Seminars and Workshops page

Over the past decade, animal studies has exploded as an interdisciplinary area of research within the humanities. Focused on one of the most hotly contested debates in contemporary culture, animal studies asks, How shall we rethink and recast our relationships with other animals? This "animal turn" challenges the species limits of the humanities itself and its traditional objects of study by venturing into the terrain of human-animal hybridity, animal geographies and politics, animal ethics and aesthetics, animal alterity and affect, animal metaphors and materialities. Our seminar will engage with one particularly rich strand of inquiry that is closely related to our own work in the field: looking at animals.

Questions

  1. We begin at the beginning, with John Berger's question: "Why look at animals?"
  2. What is the fascination in the theoretical and popular literature with the gaze that passes between human and animal?
  3. How have humans represented and looked at animals in different cultural and temporal contexts?
  4. How do animals circulate as images, chimeras, and brands in the advertising bestiaries of global capitalist culture?
  5. How have new critical vocabularies enabled the study of animal life in relation to (post)colonialism, (post)modernism, and poststructuralist formulations of animal rhizomes and becomings?
  6. How has literary, visual, digital, and performance art involving animals challenged the discourse and institution of speciesism?
  7. How does the field engage ethical questions by reckoning with the absolute otherness of animal life or, alternately, by wryly recognizing the contradictions of living with companion species in contexts of late capitalism?
  8. How are species, race, gender, and class entangled in histories of power?

Bibliography

Berger, John. 1972. Ways of Seeing. London: Penguin Books.

Derrida, Jacques. 2002. "The Animal That Therefore I Am (More to Follow)." Critical Inquiry 28: 369-418.

Haraway, Donna J. 2008. When Species Meet. Minneapolis: University of Minnesota Press. (Chapter on Value Added Dogs and Lively Capital)

Kalof, Linda. 2007. Looking at Animals in Human History.
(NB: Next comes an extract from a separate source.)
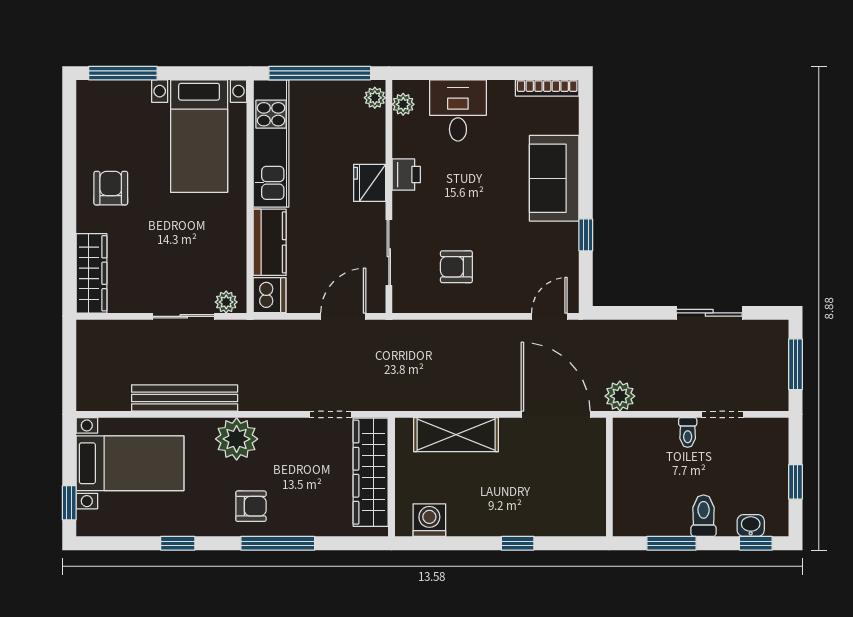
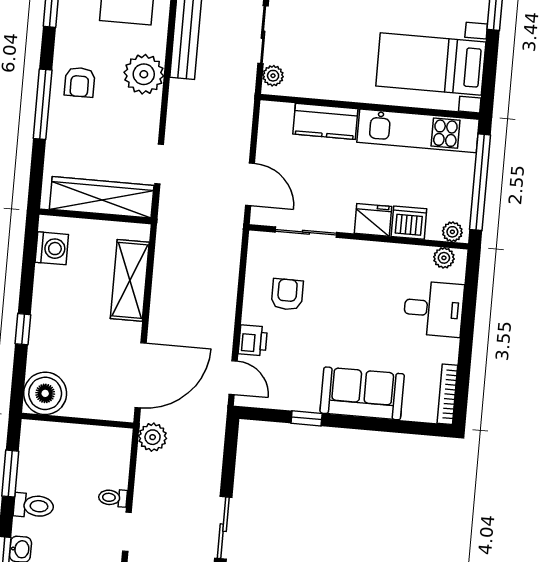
printer: (406, 175) -> (253, 340), moved, turned -90
dishwasher: (270, 295) -> (409, 223), moved, turned 180
boiler: (584, 514) -> (45, 393), added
London: Reaktion Books. (Chapter 6)

Leopold, Aldo. 1949. A Sand County Almanac. ("Thinking Like A Mountain")

Lippit, Akira Mizuta. 2000. Electric Animal: Toward A Rhetoric of Wildlife. Minneapolis: University of Minnesota Press. (Chapter on cinematically-mediated human-animal gaze)

Quammen, David. 1988. The Flight of the Iguana. ("The Face of the Spider")
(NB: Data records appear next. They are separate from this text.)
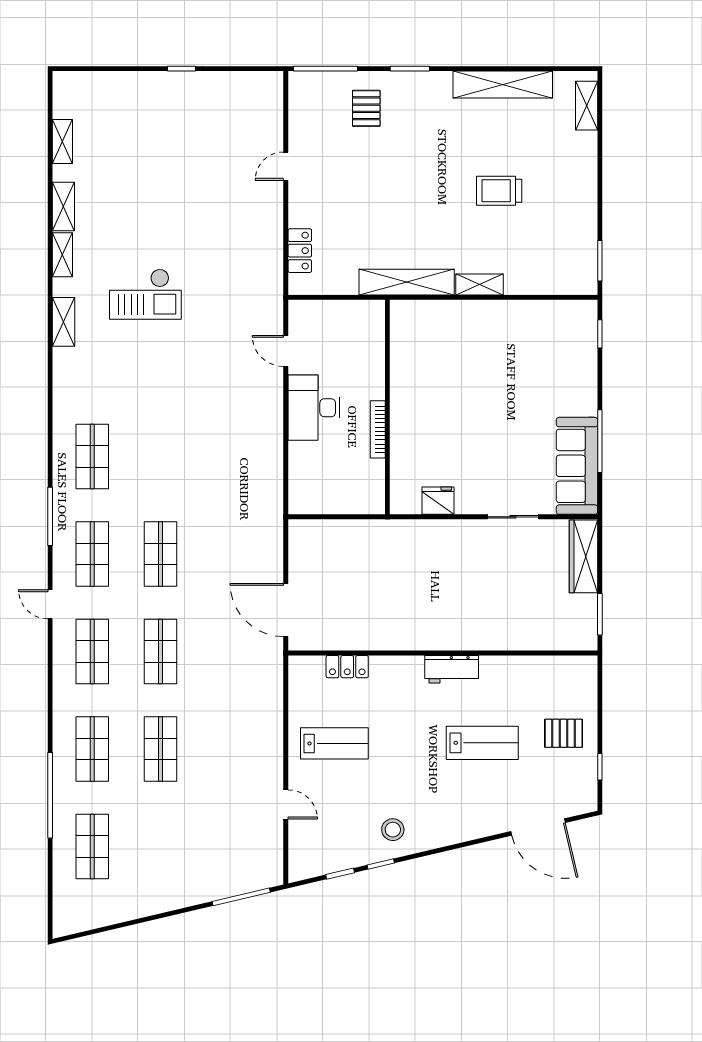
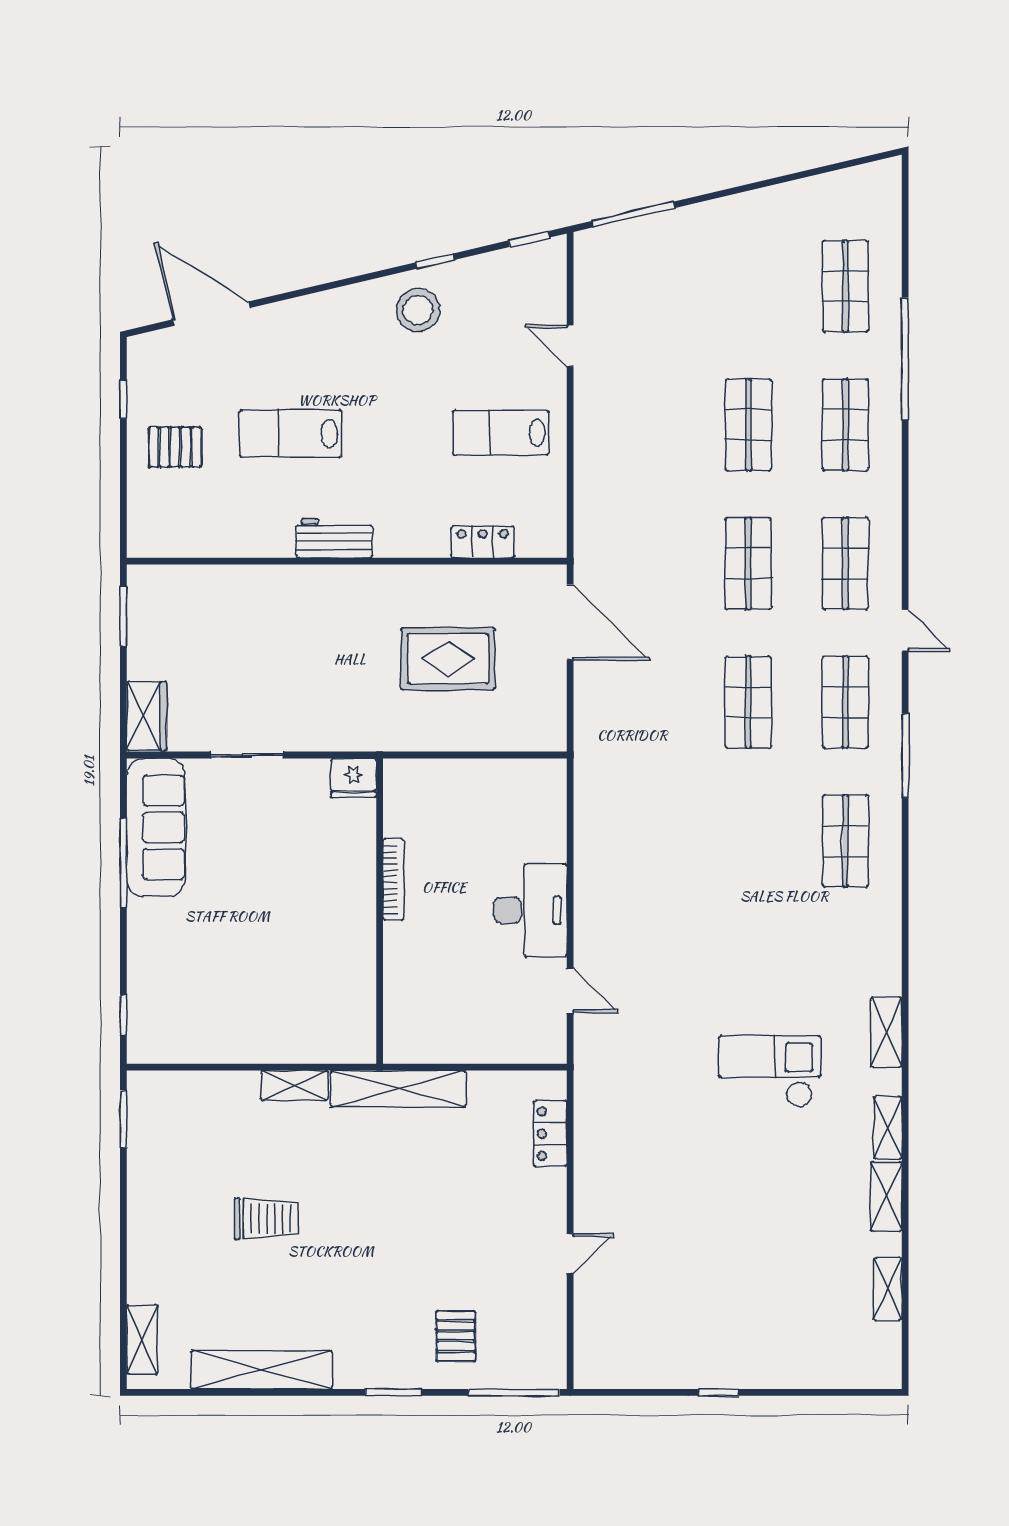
wall: (387, 407) -> (380, 911), moved
bookcase: (378, 429) -> (393, 879), moved
wardrobe: (583, 556) -> (147, 716), width x0.67
rug: (372, 585) -> (448, 659), added
stool: (393, 830) -> (418, 310), width x1.38, depth x1.38
window: (340, 874) -> (529, 239), moved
Seton, Ernest Thomson. 1899. Wild Animals I Have Known. ("Lobo, King of the Currumpaw")

Shukin, Nicole. 2008. Animal Capital: Rendering Life in Biopolitical Times. (excerpt)

Seminar Leaders

Linda Kalof is Professor of Sociology and Professor of Community, Agriculture, Recreation and Resource Studies at Michigan State University. Using a visual studies framework, she examines the cultural representations of humans and other animals and the links between culture and nature. She is the author of Looking at Animals in Human History, and the co-editor of The Animals Reader: The Essential Classic and Contemporary Writings, Animals in the Ancient World, A Cultural History of the Human Body in the Renaissance, and The Earthscan Reader in Environmental Values. She is the general editor for two book series, A Cultural History of the Human Body and A Cultural History of Animals; the academic journal, Human Ecology Review; and the Animals and Society and Environmental Philosophy sections for The Encyclopedia of Earth.

Nicole Shukin is an Assistant Professor in the Department of English at the University of Victoria. She specializes in Canadian Literature, cultural studies (with a focus on theories of biopower, ecocritique, and animal studies), and poststructuralist and (post)Marxist theory. She is the author of Animal Capital: Rendering Life in Biopolitical Times, and she has contributed to the edited volumes Against Automobility and Deleuze and Feminist Theory, and the journals Prairie Fire, Canadian Literature, and Discourse: Journal for Theoretical Studies in Media and Culture. She is presently at work on a book manuscript entitled Transnatural Ecologies: Cultural, Natural, and National Resources of Global Capitalism.